Wacana Melangit, Perut Rakyat Tetap Lapar

Pejabat begitu pandai menata kata. Ada wacana “Indonesia Emas 2045”, ada mimpi “reformasi ekonomi besar-besaran”, ada pula janji “kesejahteraan di depan mata”. Semua terdengar megah, seolah langit sudah digenggam.

Tapi di Indonesia kenyataannya malah pahit. Rakyat masih harus antre panjang demi beras murah. Anak-anak sulit bayar uang sekolah. Orang sakit ditolak rumah sakit karena tak punya biaya. Utang negara menembus Rp8.300 triliun (Agustus 2024), dan beban bunganya ditanggung rakyat lewat pajak.

Apa gunanya bermimpi tentang 2045 kalau 2025 saja rakyat sudah kelaparan?
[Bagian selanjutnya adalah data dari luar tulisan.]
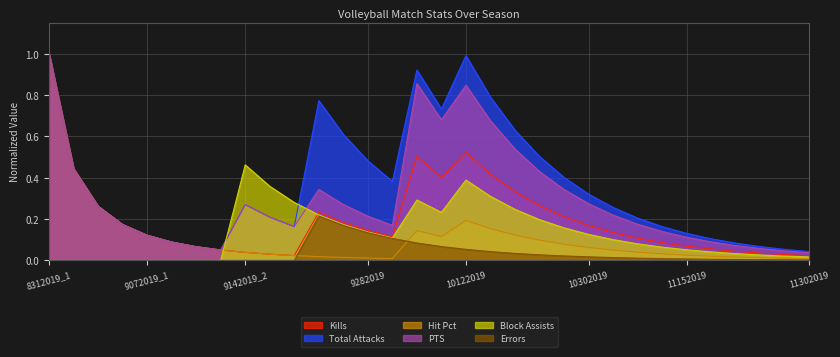

What are all the series names shown in the legend?

Kills, Total Attacks, Hit Pct, PTS, Block Assists, Errors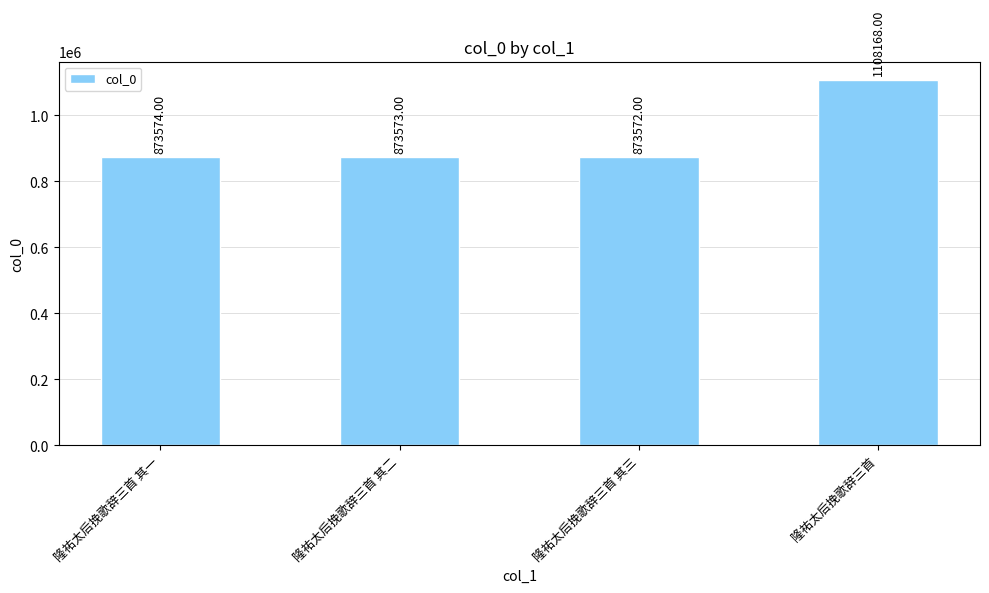

List the labels in order of value, largest first.

隆祐太后挽歌辞三首, 隆祐太后挽歌辞三首 其一, 隆祐太后挽歌辞三首 其二, 隆祐太后挽歌辞三首 其三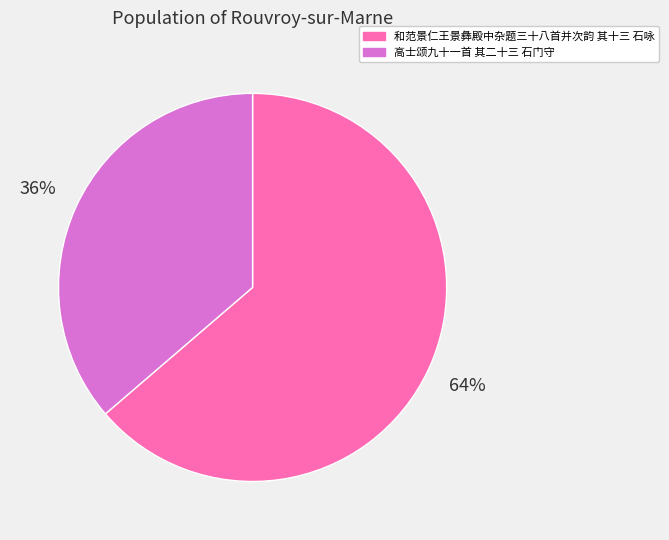

How many slices are in this pie chart?

2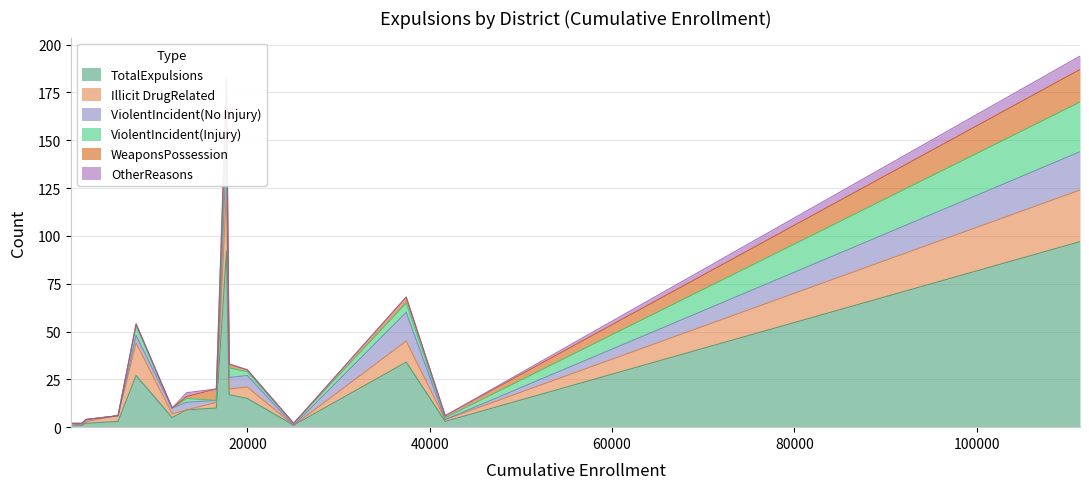

True or false: ViolentIncident(Injury) has more than 0 interior local peaks.

True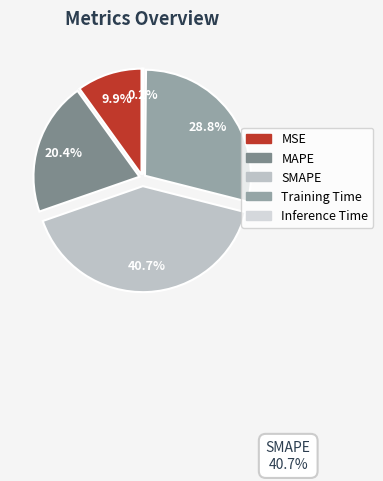

To the nearest percent, what is the combined percentage of MSE and Inference Time?

10%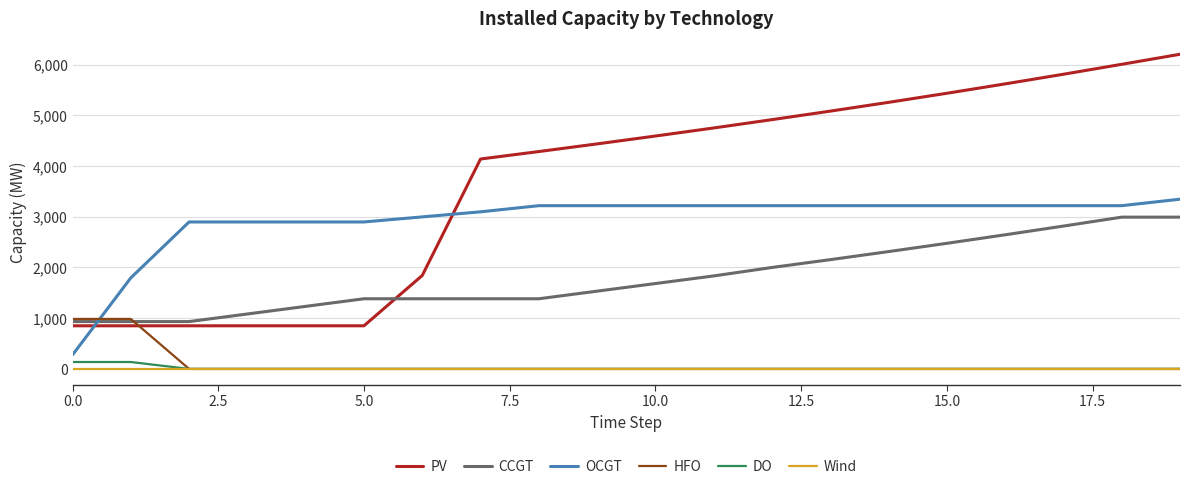

How many distinct data groups are displayed?

6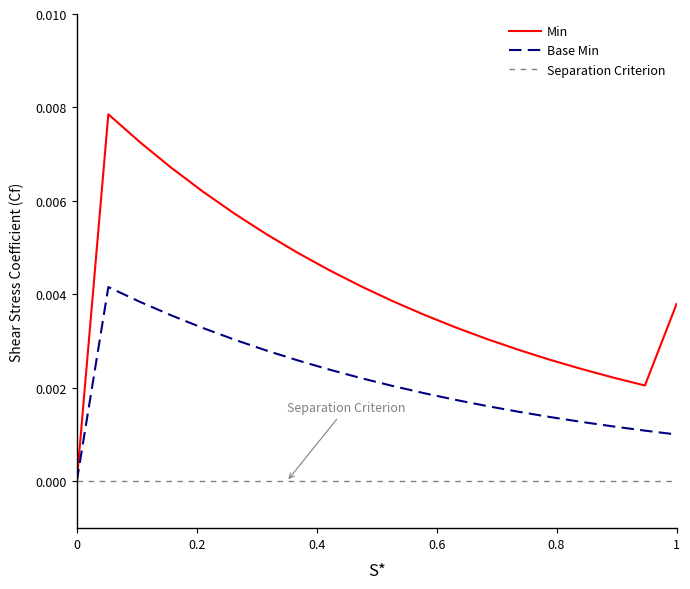

Count the Min values in the range 0 to 1.

20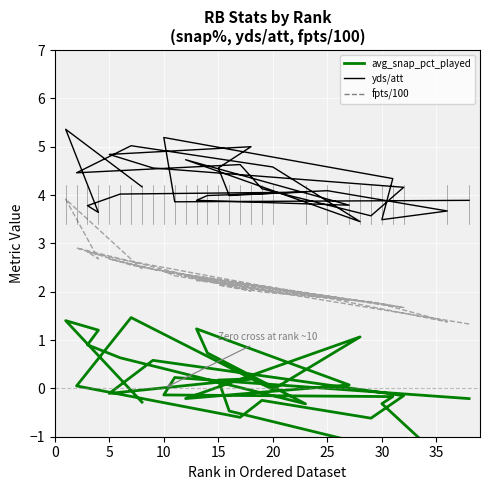

What are all the series names shown in the legend?

avg_snap_pct_played, yds/att, fpts/100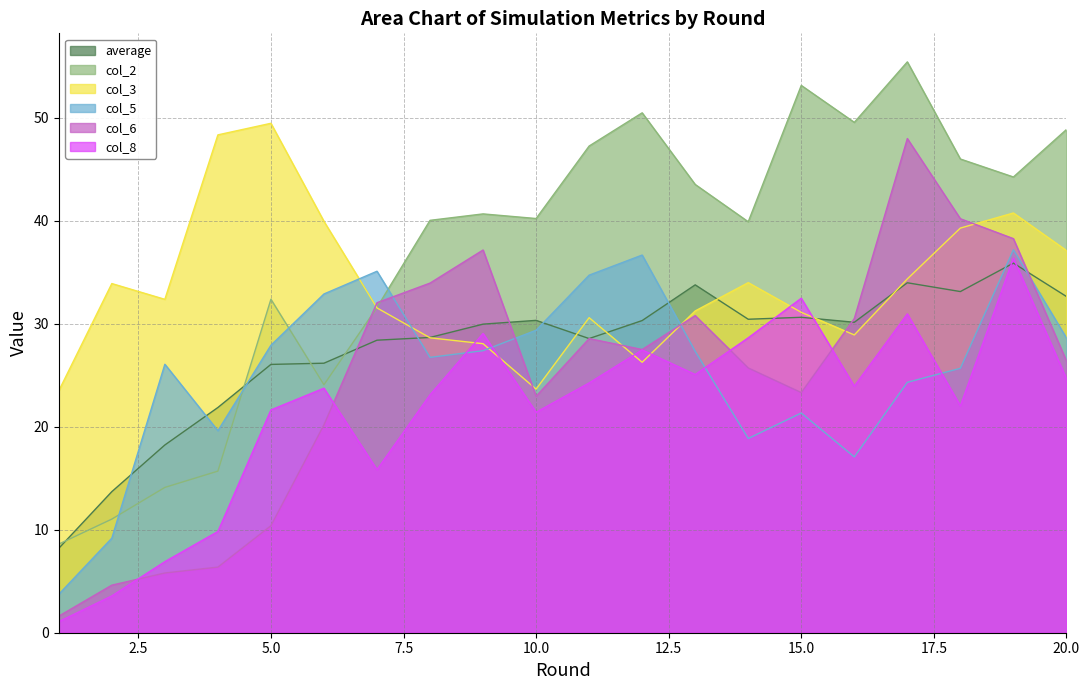

Which series has the widest spread of values?

col_2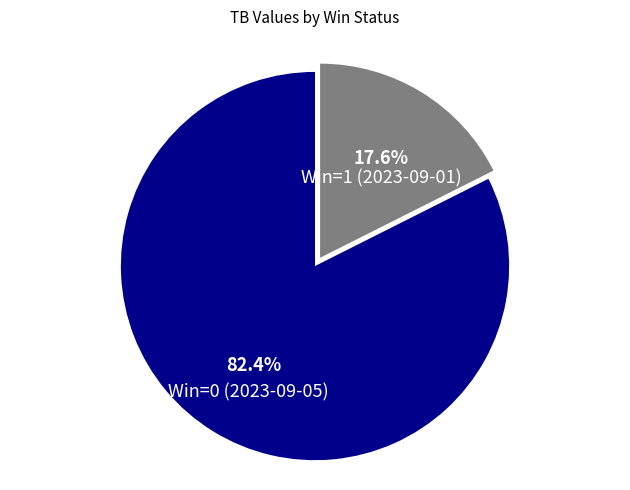

Rank the categories by value from highest to lowest.

Win=0 (2023-09-05), Win=1 (2023-09-01)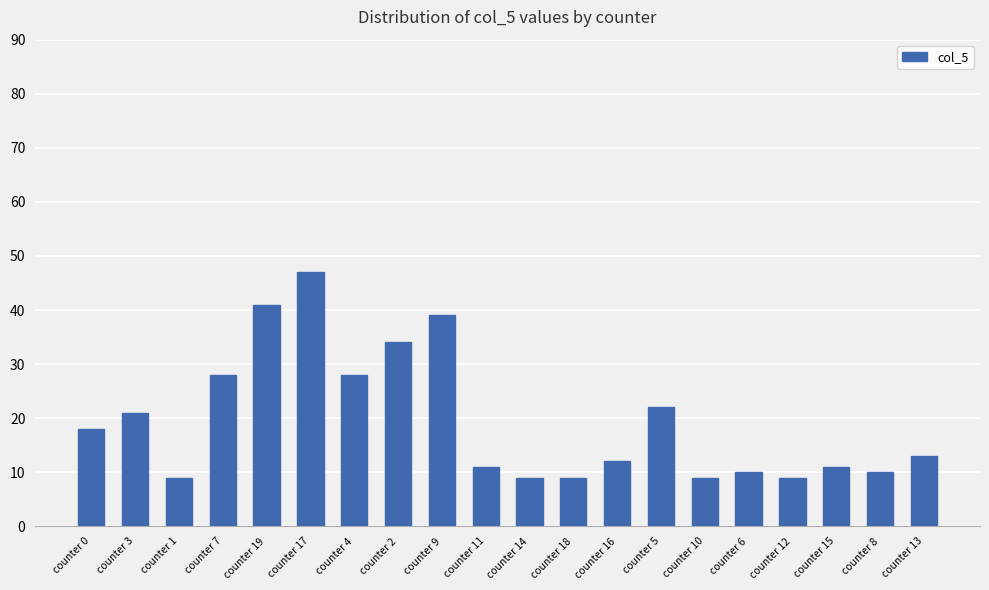

True or false: the data shows 16 at counter 17.

False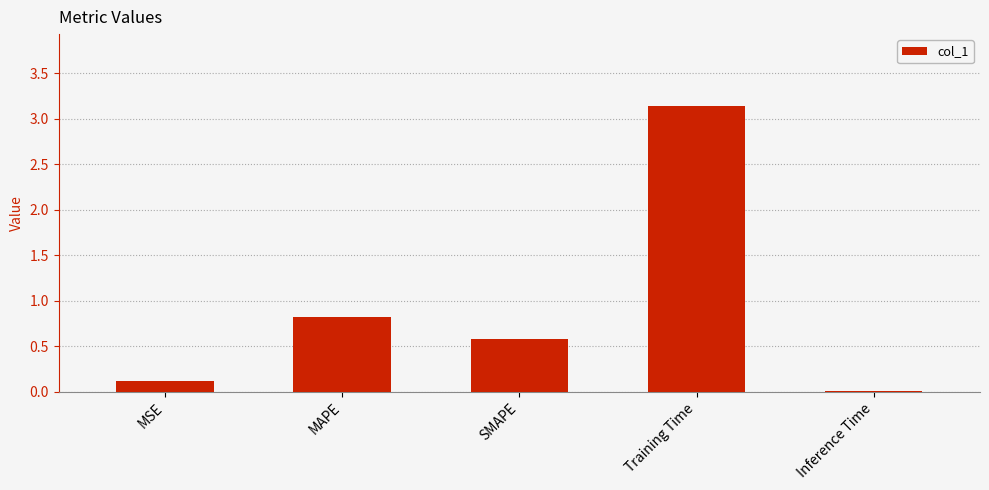

What is the sum of the values at MSE and SMAPE?

0.7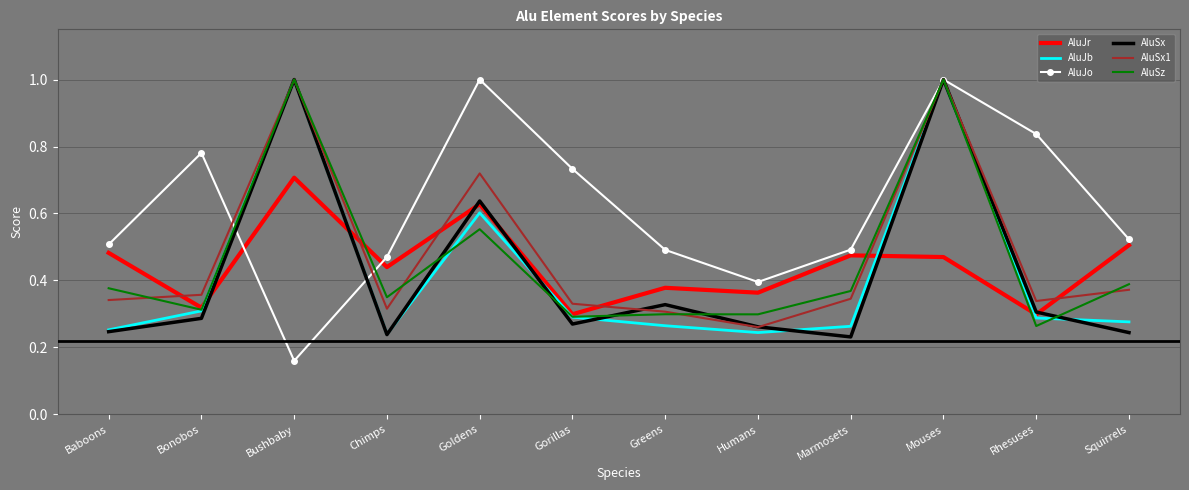

True or false: AluJo and AluJr intersect in this chart.

True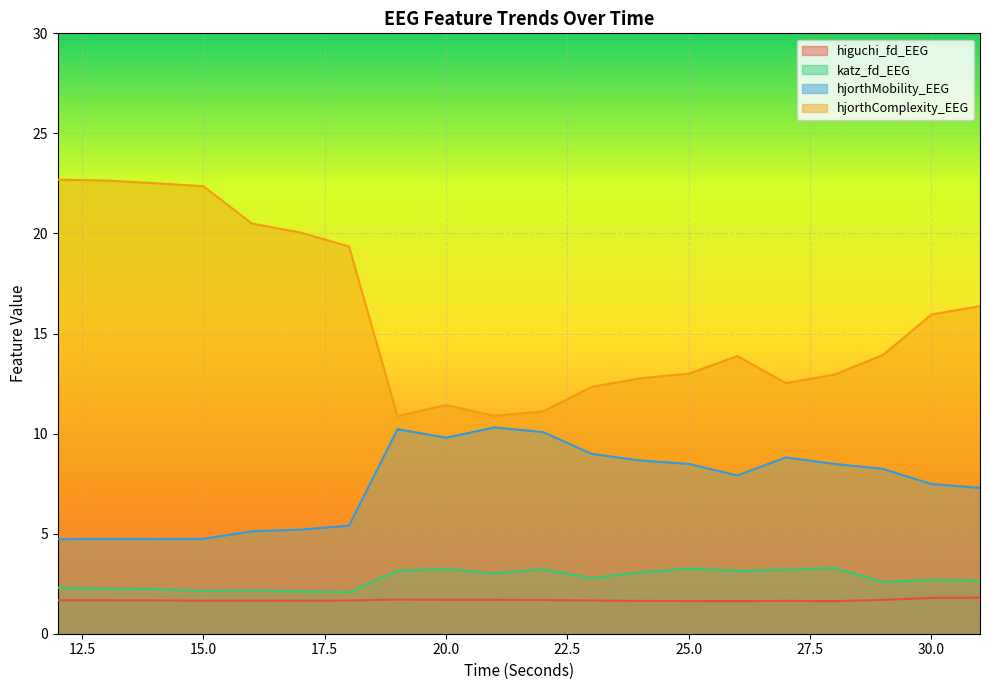

Is it true that higuchi_fd_EEG equals 0.5 at 20.0?

False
Apa gunanya pidato soal kejayaan bangsa kalau hari ini rakyat hidup dengan utang, pajak mencekik, dan layanan publik yang amburadul?

Pemerintah Sibuk Bicara, Ekonomi Tetap Terpuruk

Setiap kali ekonomi goyah, yang paling rajin keluar bukan kebijakan, tapi pernyataan. Pemerintah sibuk pidato di forum internasional, sibuk wacana di dalam negeri, sibuk menakut-nakuti dengan ancaman global.

Padahal angka jelas menunjukkan bahwa pengangguran masih tinggi, harga pangan melonjak, daya beli merosot. BPS mencatat, tingkat kemiskinan di Maret 2024 masih 9,03% atau 25 juta orang.

Ekonomi tidak akan bangkit dengan pidato. Perut rakyat tidak akan kenyang dengan wacana. Kalau pejabat hanya pandai bicara sementara rakyat harus menanggung krisis sendiri, itu bukan kepemimpinan, itu pengkhianatan.

Solusi Nyata, Bukan Ramalan

Karena itu, Partai X menegaskan: bangsa ini butuh tindakan nyata, bukan lagi wacana kosong.

  1. Musyawarah Kenegarawanan Nasional oleh 4 Pilar yaitu intelektual, agama, TNI/Polri, dan budaya.
  2. Draft Amandemen Kelima UUD 1945 untuk mengembalikan kedaulatan rakyat.
  3. Majelis Permusyawaratan Rakyat Sementara untuk mengawal transisi.
  4. Pemisahan tegas antara negara dan pemerintah.
  5. Pancasila dijadikan pedoman operasional, bukan slogan.
  6. Partai politik diverifikasi ulang dan yang gagal mendidik rakyat dibubarkan.
  7. Reformasi hukum berbasis kepakaran, bukan suara terbanyak.
  8. Transformasi birokrasi digital untuk potong rantai korupsi.
  9. Pendidikan moral dan politik berbasis Pancasila di sekolah.
  10. Media negara dipakai untuk pendidikan moral dan politik rakyat.

Karena bangsa ini tidak akan pernah maju kalau pemerintah hanya pandai bicara tapi gagal bekerja. Ekonomi rakyat butuh kerja nyata, bukan ramalan dan retorika.